Retries

When communication to a service or processing of a message from a queue, the consumer service re-attempts the request and tries again. This is typically paired with a finite number of retries, an exponential backoff, and jitter.

Avoiding the thundering herd problem

If a retried message continues to fail, then you can encounter “storm” such that you overload the queue and related processors with messages that cannot be processed. Mitigate this via a retry backoff. Each retry adds some additional delay (compounded via exponential backoff) and jitter.

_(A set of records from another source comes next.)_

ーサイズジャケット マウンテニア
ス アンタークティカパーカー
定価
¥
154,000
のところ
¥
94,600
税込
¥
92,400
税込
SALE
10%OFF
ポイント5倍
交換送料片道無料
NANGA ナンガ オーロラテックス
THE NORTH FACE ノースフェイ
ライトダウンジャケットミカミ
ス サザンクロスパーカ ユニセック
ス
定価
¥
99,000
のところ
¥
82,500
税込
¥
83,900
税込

Jitter adds a degree of randomness to the backoff delay to avoid processing spikes.

Where to Use Retries

  1. Message processing in queues
  2. Transient network failures
  3. Rate limits on requested API (typically external)
  4. Transient overload of requested resource

Timeouts

Prevents indefinite hangs when a request is unable to be completed and the requested service never returns a response.

Fallbacks

Provide some, non-ideal response or experience when an error occurs so that the system can continue to operate. Typical examples include:

  • Cached responses from previous or frequently accessed requests
  • Default response (Null object pattern applied to systems design)
  • Mocked responses use placeholder data
  • Graceful degradation removes some functionality of the system that are problematic, but allow the core functionality to remain

Circuit Break

Refuse to send requests to service that has produced some threshold of errors in a given timeframe. This helps prevent the error from cascading through the system; which could lead to data corruption or an invalid system state.